## Annotated scene photographs
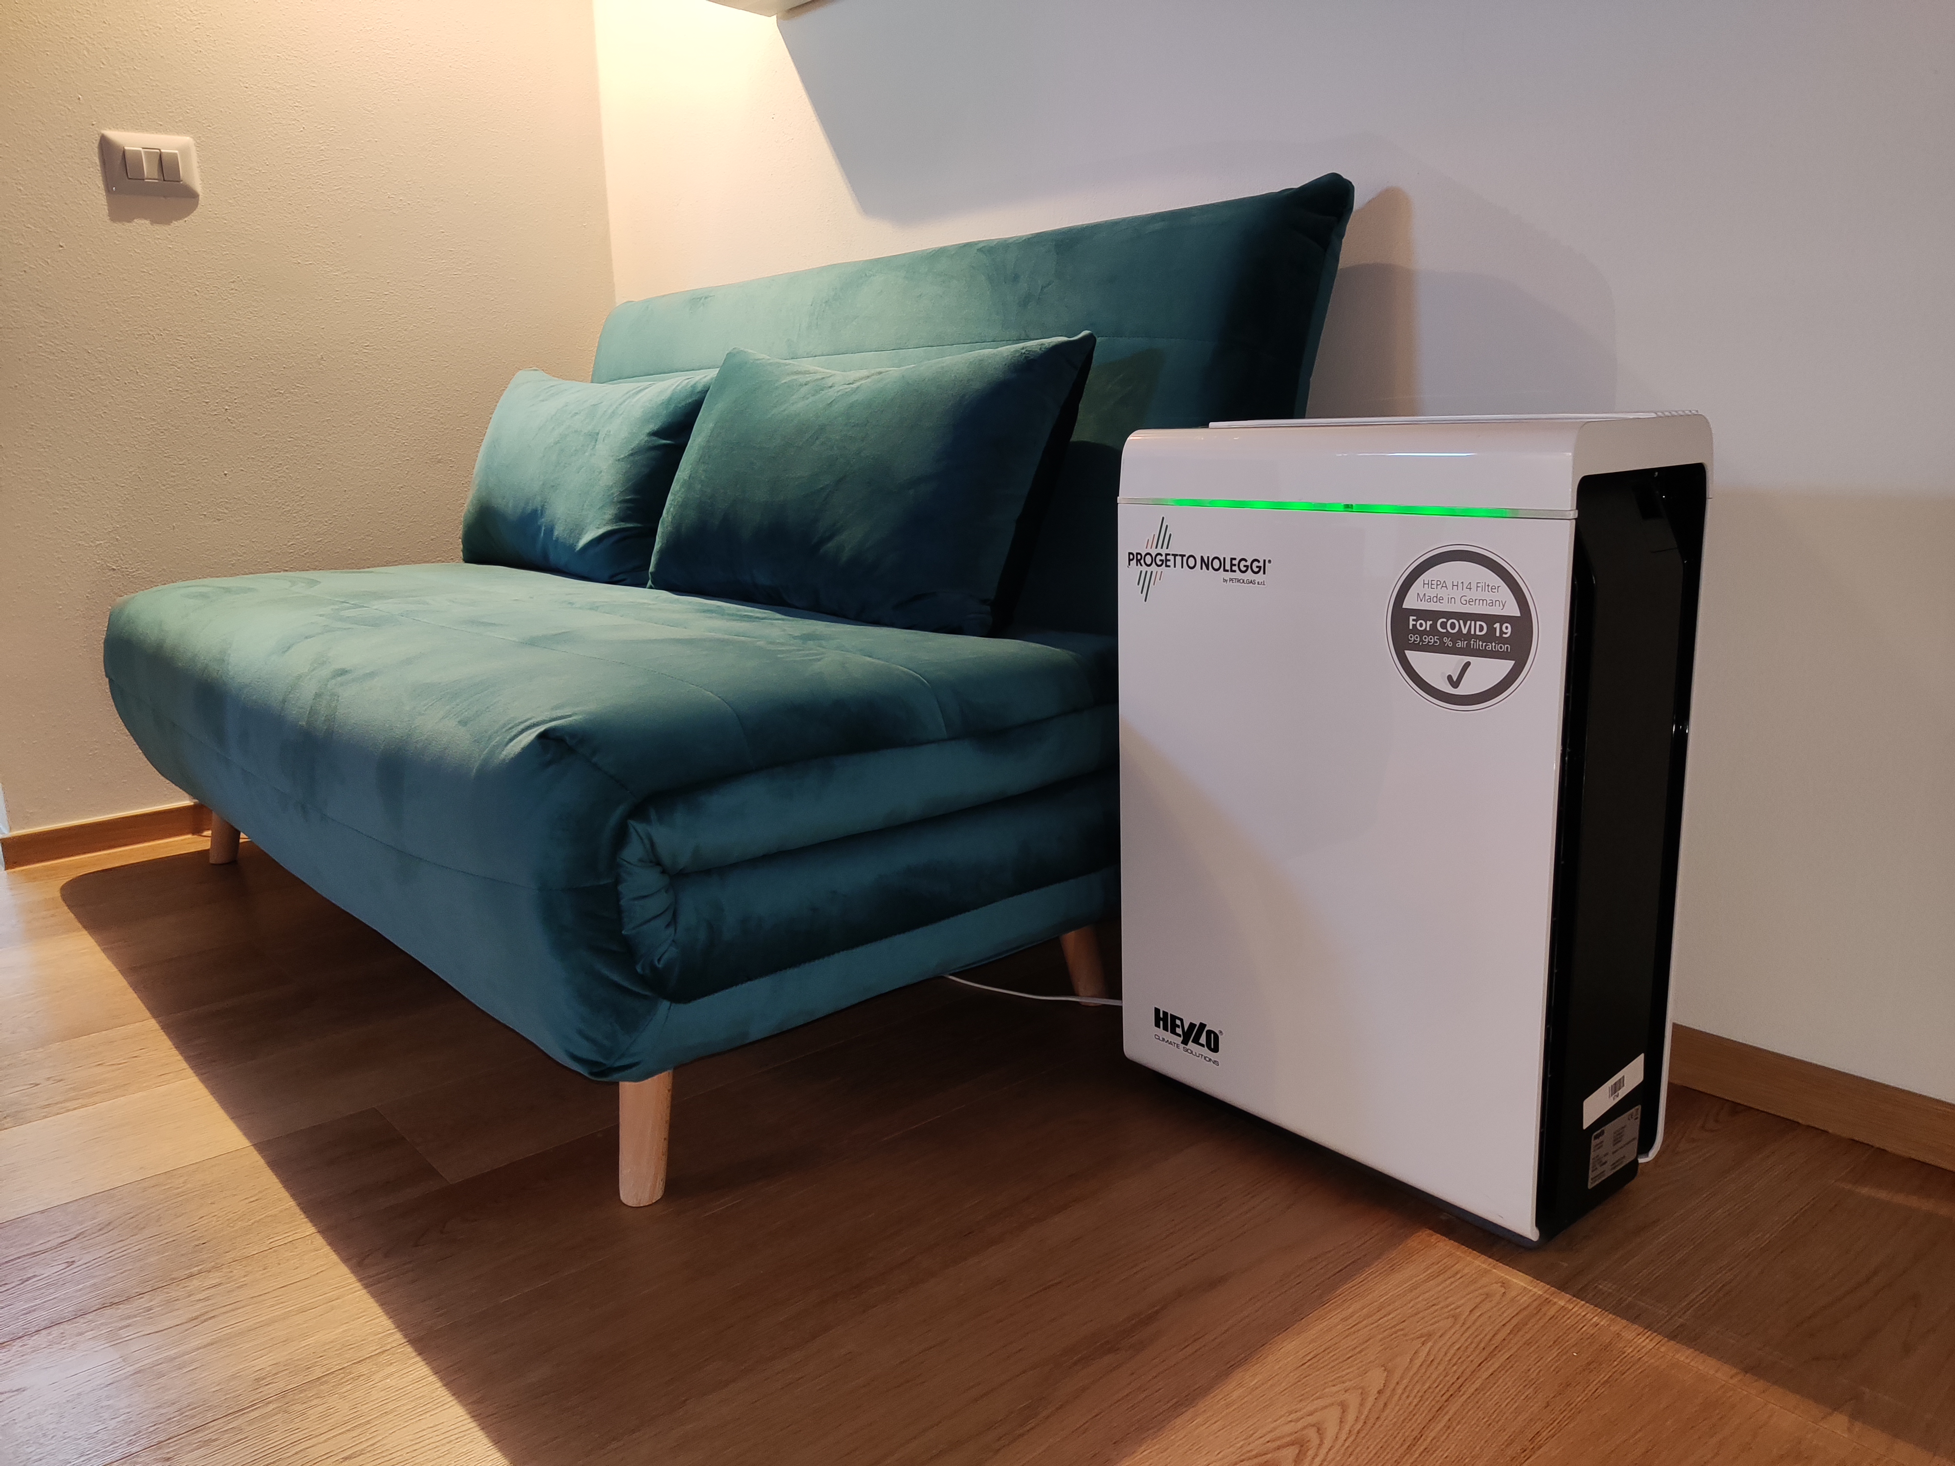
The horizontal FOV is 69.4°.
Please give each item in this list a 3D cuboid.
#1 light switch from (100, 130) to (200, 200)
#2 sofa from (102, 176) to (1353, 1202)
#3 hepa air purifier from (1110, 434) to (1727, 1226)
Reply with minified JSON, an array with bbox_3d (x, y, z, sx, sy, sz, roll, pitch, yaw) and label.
[{"bbox_3d":[-1.206,-0.827,2.059,0.119,0.084,0.012,-12,16,-39],"label":"light switch"},{"bbox_3d":[-0.452,-0.174,1.714,0.867,0.826,1.487,-12,16,-40],"label":"sofa"},{"bbox_3d":[0.338,0.038,1.184,0.197,0.587,0.424,-11,15,-37],"label":"hepa air purifier"}]

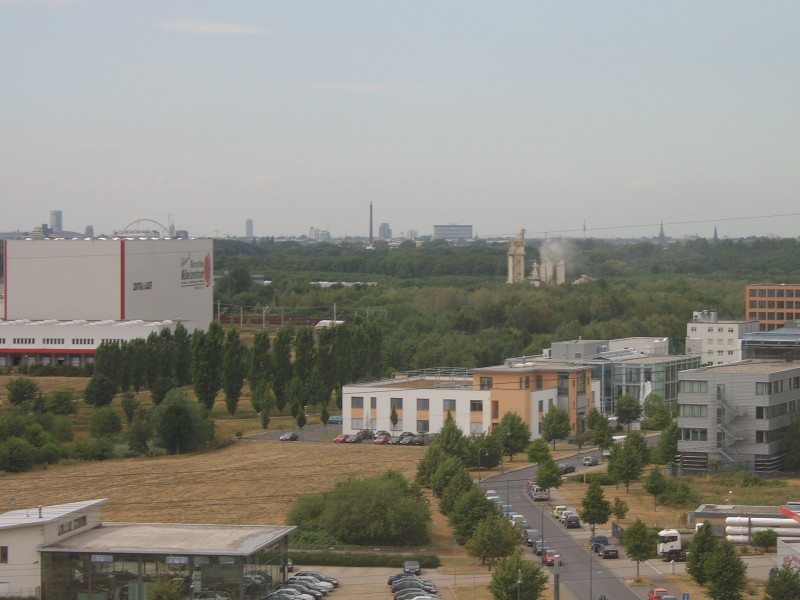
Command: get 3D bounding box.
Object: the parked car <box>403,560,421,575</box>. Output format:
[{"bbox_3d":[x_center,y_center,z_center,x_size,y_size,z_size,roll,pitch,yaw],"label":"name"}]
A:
[{"bbox_3d":[1.329,30.318,229.750,1.760,1.440,4.300,0,2,-2],"label":"parked car"}]

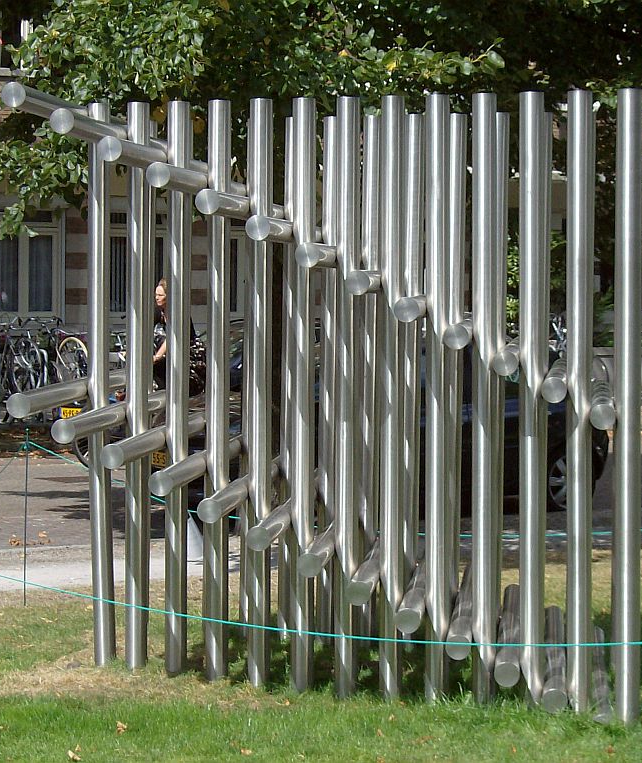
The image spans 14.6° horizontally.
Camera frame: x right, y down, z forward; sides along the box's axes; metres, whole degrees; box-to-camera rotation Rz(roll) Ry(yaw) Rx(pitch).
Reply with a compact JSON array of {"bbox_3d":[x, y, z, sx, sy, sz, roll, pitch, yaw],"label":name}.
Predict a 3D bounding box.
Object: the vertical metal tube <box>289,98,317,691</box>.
[{"bbox_3d":[-0.078,0.058,11.202,0.102,2.660,0.102,1,3,5],"label":"vertical metal tube"}]

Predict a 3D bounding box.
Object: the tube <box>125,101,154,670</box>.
[{"bbox_3d":[-0.846,0.023,11.696,0.102,2.665,0.102,1,3,5],"label":"tube"}]

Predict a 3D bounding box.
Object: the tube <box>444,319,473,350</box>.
[{"bbox_3d":[0.654,-0.241,11.209,0.100,0.100,2.500,0,3,5],"label":"tube"}]

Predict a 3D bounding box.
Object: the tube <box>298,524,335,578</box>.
[{"bbox_3d":[0.074,0.675,11.312,0.100,0.100,2.500,0,3,5],"label":"tube"}]

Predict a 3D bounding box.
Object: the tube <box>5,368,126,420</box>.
[{"bbox_3d":[-1.103,0.038,11.343,0.102,0.102,2.500,0,3,5],"label":"tube"}]

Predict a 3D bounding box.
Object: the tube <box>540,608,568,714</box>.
[{"bbox_3d":[1.077,1.264,11.591,0.102,0.102,2.550,1,3,5],"label":"tube"}]

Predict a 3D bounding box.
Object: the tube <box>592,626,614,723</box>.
[{"bbox_3d":[1.247,1.314,11.235,0.100,0.100,2.500,0,3,5],"label":"tube"}]

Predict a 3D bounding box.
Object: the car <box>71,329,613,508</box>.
[{"bbox_3d":[0.413,0.335,21.171,4.200,1.460,1.730,-1,3,-36],"label":"car"}]

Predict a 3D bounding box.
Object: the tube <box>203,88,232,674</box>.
[{"bbox_3d":[-0.472,0.041,11.449,0.102,2.664,0.102,1,3,5],"label":"tube"}]

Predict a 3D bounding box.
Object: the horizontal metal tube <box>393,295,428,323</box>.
[{"bbox_3d":[0.465,-0.349,11.343,0.102,0.102,2.500,0,3,5],"label":"horizontal metal tube"}]

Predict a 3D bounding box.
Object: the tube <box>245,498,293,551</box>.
[{"bbox_3d":[-0.135,0.661,12.971,0.114,0.114,2.915,1,3,6],"label":"tube"}]

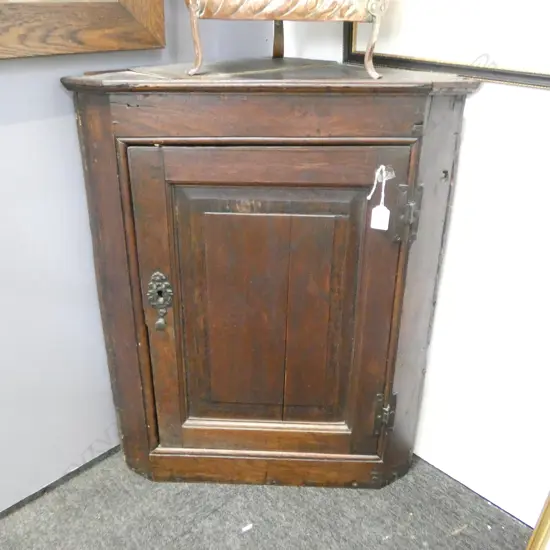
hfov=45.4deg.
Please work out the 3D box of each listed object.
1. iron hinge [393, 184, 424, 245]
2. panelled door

## WORK INSTRUCTIONS
Please count the lines of the entries above that contain the string "each", matching case exactly, and reply with the number only.

## TASK RESULT
2